Round Robin DNS != High Availability. Or am I wrong?

I constantly see people who discuss their "high availability" setups like this:
- round robin DNS
- round robin DNS with a low TTL and some kind of automated DNS change
The first one is pure confusion. Clients do not "try one and if it fails, lookup again". They lookup, get an address, and assume that's the address. Round robin DNS is fine for load balancing, but not for HA. If you have two IPs in a RRDNS and one goes down, 50% of your clients will continue to hit the down server (unless you have some custom client code, but in this case I'm thinking of web browsers).
Even with some low TTL/automated DNS change, it's still weak. There is no guarantee that any nameserver is going to honor your 60-second TTL - I've read some of the big ones ignore anything less than an hour. Second, you're assuming my browser or client will not cache things or that it's cache is short. One example: Internet Explorer caches for 30 minutes by default. FasterFox caches for 1 hour. Etc. And finally, my browser has no idea it's got a "round robin" address - it has no idea that it should check again if the first one doesn't work.
Granted, I think the DNS standard could implement some kind of extension that tags lookups as "there are other addresses you could use". But it doesn't.
So. Am I wrong?
Comments
Yes, you're wrong (partially).
Round robin DNS is not HA, but it can be useful. Think of it more of a poor man's load distribution. It is also the simplest and most fundamental way of doing so. Look up the records for any major website, almost all of them have round robin as it's free and not entirely useless.
All modern browsers do see the multiple IPs in the DNS request and will try the next on the list if the first fails. FireFox (and probably others) caches which one eventually worked and uses it for future requests to that domain. Only the very first request do the down server will be slow while it figures it out, but the rest will be as normal. This of course assumes that the down server is completely unresponsive. If it gives an error code then the browser will think it's fine.

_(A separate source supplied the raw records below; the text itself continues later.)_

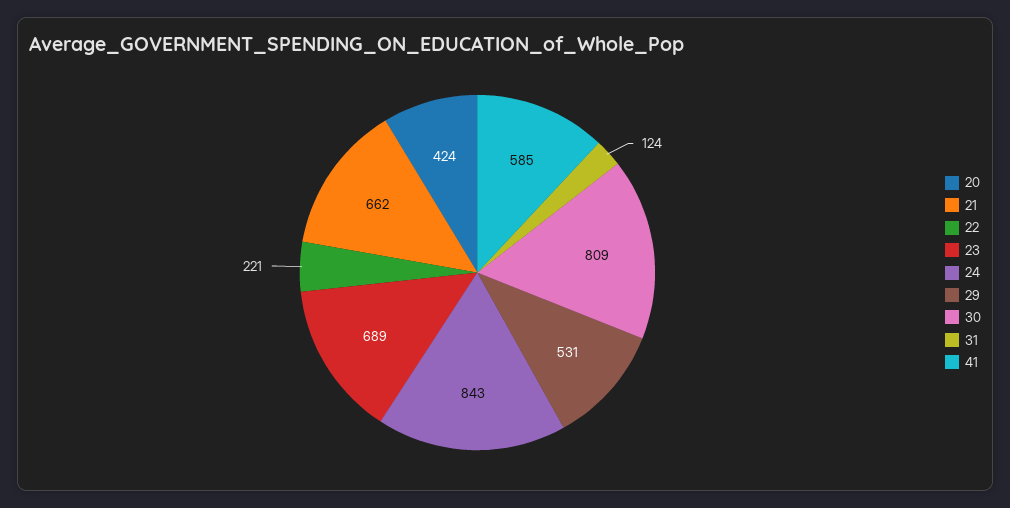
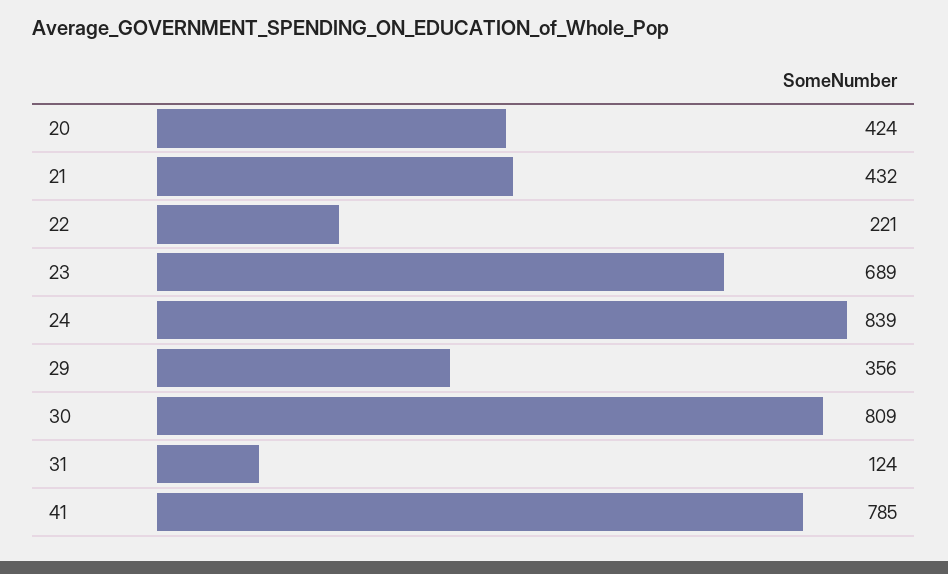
  {
    "20": 424,
-   "21": 662,
+   "21": 432,
    "22": 221,
    "23": 689,
-   "24": 843,
+   "24": 839,
-   "29": 531,
+   "29": 356,
    "30": 809,
    "31": 124,
-   "41": 585
+   "41": 785
  }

It's not HA but it helps (and it's the best you're likely to get with LEBs). It's not going to get you 100% site uptime but either of those reduces the impact of a failure a little bit:
Thanks. I guess I wasn't aware that browsers get all address...though now that I pause to read the getaddrinfo page, it's plain ("getaddrinfo() returns one or more addrinfo structures"). Probably the same on Windows/Mac-based libraries.

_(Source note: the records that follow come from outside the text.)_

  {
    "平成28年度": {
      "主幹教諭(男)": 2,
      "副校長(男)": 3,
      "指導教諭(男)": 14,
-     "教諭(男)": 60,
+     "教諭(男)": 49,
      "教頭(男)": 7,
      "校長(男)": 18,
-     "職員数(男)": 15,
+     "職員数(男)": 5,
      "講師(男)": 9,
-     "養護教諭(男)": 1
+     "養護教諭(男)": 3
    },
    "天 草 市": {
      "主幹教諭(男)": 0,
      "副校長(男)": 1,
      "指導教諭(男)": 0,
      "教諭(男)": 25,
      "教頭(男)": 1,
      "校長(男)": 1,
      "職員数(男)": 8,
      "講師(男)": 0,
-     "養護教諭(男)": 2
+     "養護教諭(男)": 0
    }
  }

I thought its the OS that runs the DNS lookup, and the browser just simply gets the for it?
>
getaddrinfo() is POSIX, but a similar version also exist on Windows.
WHT had this debate on Round Robin DNS further along in this thread at http://www.webhostingtalk.com/showthread.php?t=1117385 nice read as it gets more technical further into the thread by folks have had hands on experience with it including how the browser deals with it.
"mugo" in that thread is wrong and pushing out of date crap on the subject. Maybe once upon a time 10+ years ago it was correct.
It does not matter either way as the OS's lookup is perfectly capable of returning multiple A records. For example, on Windows:
Please always bear in mind that a number of recurrsive DNS servers do not respect TTL so DNS should never be used for HA.
Quick question, how do you do the green boxes?
I do a greater than symbol > then a space and then enclose everything in double quotes "". For a quotation.
For a green box, put four extra spaces in front of every line.
If there's still any disbelievers, here's an ancient piece of Mozilla documentation http://www-archive.mozilla.org/docs/netlib/dns.html Read under the round robin support heading.
If they managed to implement it god knows how many years ago I would assume all modern browsers have.
It's not really any use for HA, as routers, browsers, isps etc cache the DNS result, and ignore your TTLs
Also, for those using Cloudflare, it will only try one IP per page load rather than using browser-like retry behaviour. The backend IP to use appears to be selected at random and, if it's down, it'll either serve a cached version or throw an error message.
Rather than doing round-robin you'd want a DNS server that had testing implemented within its core. For example 4psa DNS allows you to setup tests for records (for example ping this ip) and if the test fails the IP is removed from DNS.
With powerdns you can do some very fancy custom coding to develop tests etc.
The main problem with DNS is always going to be DNS Cache as @othellorob has pointed out.